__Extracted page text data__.

——

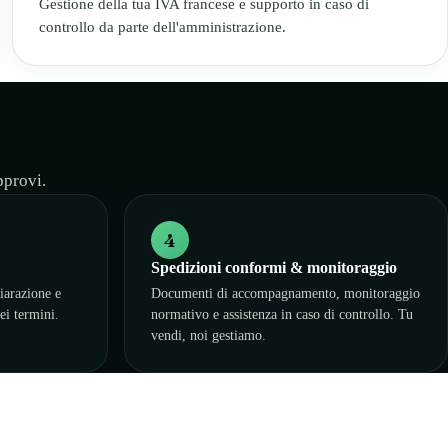
Gestione della tua IVA francese e supporto in caso di
controllo da parte dell'amministrazione.
pprovi.
4
Spedizioni conformi & monitoraggio
iarazione e
Documenti di accompagnamento, monitoraggio
ei termini.
normativo e assistenza in caso di controllo. Tu
vendi, noi gestiamo.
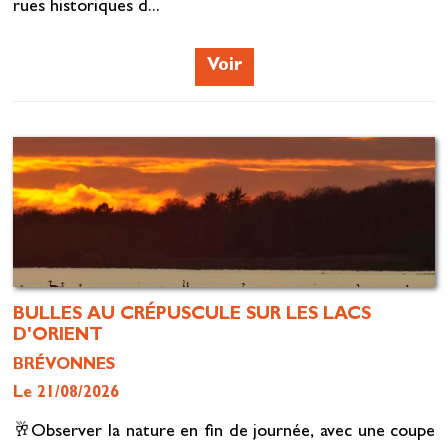
rues historiques d...
Voir
BULLES AU CRÉPUSCULE SUR LES LACS
D'ORIENT
BRÉVONNES
Le 21/08/2026
🥂Observer la nature en fin de journée, avec une coupe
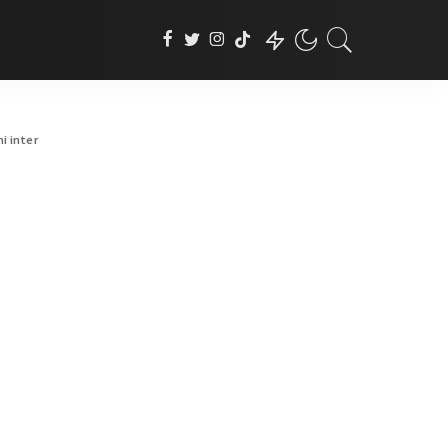
i inter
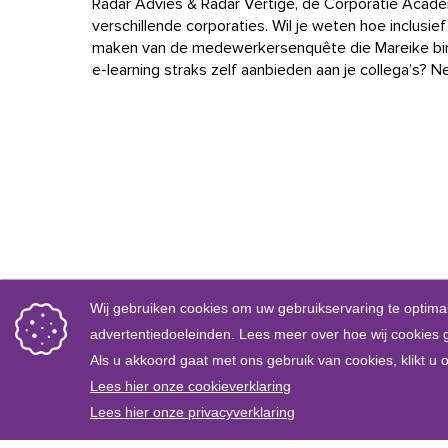
Radar Advies & Radar Vertige, de Corporatie Acad
verschillende corporaties. Wil je weten hoe inclusief 
maken van de medewerkersenquête die Mareike binn
e-learning straks zelf aanbieden aan je collega’s?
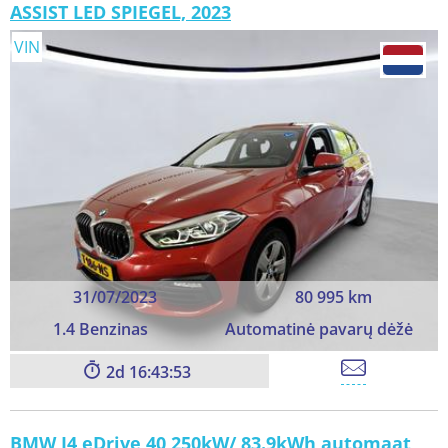
ASSIST LED SPIEGEL, 2023
VIN
31/07/2023
80 995 km
1.4 Benzinas
Automatinė pavarų dėžė
2
16:43:51
BMW I4 eDrive 40 250kW/ 83.9kWh automaat,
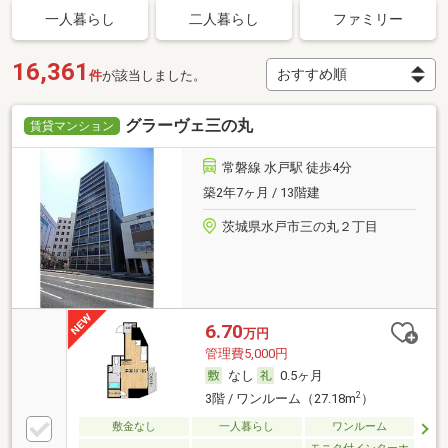
一人暮らし
二人暮らし
ファミリー
16,361
件
が該当しました。
グラーヴェ三の丸
賃貸マンション
常磐線 水戸駅 徒歩4分
築2年7ヶ月 / 13階建
茨城県水戸市三の丸２丁目
6.70
万円
管理費5,000円
なし
0.5ヶ月
2
3階 / ワンルーム（27.18m
）
敷金なし
一人暮らし
ワンルーム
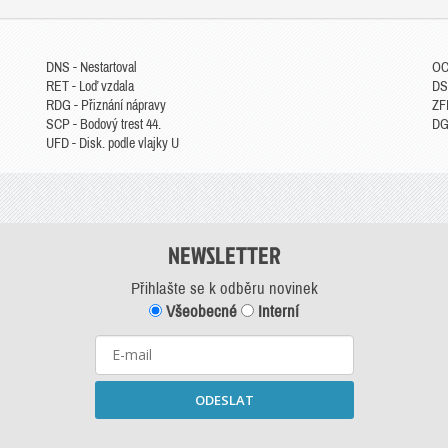
DNS - Nestartoval
OC
RET - Loď vzdala
DS
RDG - Přiznání nápravy
ZFP
SCP - Bodový trest 44.
DGM
UFD - Disk. podle vlajky U
NEWSLETTER
Přihlašte se k odběru novinek
Všeobecné
Interní
ODESLAT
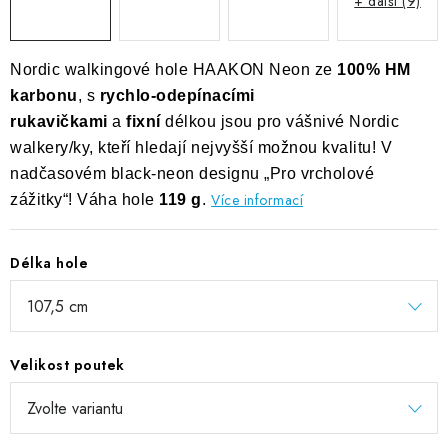
+ další (9)
Nordic walkingové hole HAAKON Neon ze
100% HM
karbonu
, s
rychlo-odepínacími
rukavičkami
a
fixní
délkou jsou pro vášnivé Nordic
walkery/ky, kteří hledají nejvyšší možnou kvalitu! V
nadčasovém black-neon designu „Pro vrcholové
Více informací
zážitky“! Váha hole
119 g
.
Délka hole
Velikost poutek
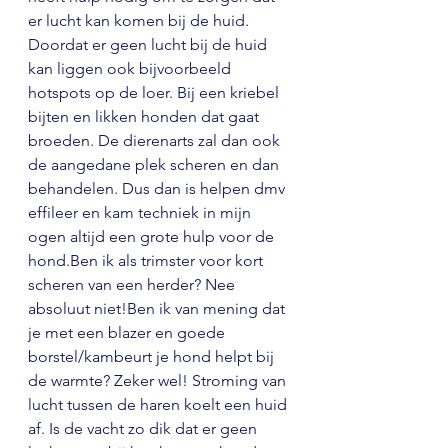
er lucht kan komen bij de huid. 
Doordat er geen lucht bij de huid 
kan liggen ook bijvoorbeeld 
hotspots op de loer. Bij een kriebel 
bijten en likken honden dat gaat 
broeden. De dierenarts zal dan ook 
de aangedane plek scheren en dan 
behandelen. Dus dan is helpen dmv 
effileer en kam techniek in mijn 
ogen altijd een grote hulp voor de 
hond.Ben ik als trimster voor kort 
scheren van een herder? Nee 
absoluut niet!Ben ik van mening dat 
je met een blazer en goede 
borstel/kambeurt je hond helpt bij 
de warmte? Zeker wel! Stroming van 
lucht tussen de haren koelt een huid 
af. Is de vacht zo dik dat er geen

——

__What you will do__. Provide the number of lines in the records above that contain the word "scheren", with no additional words.

__Result__. 2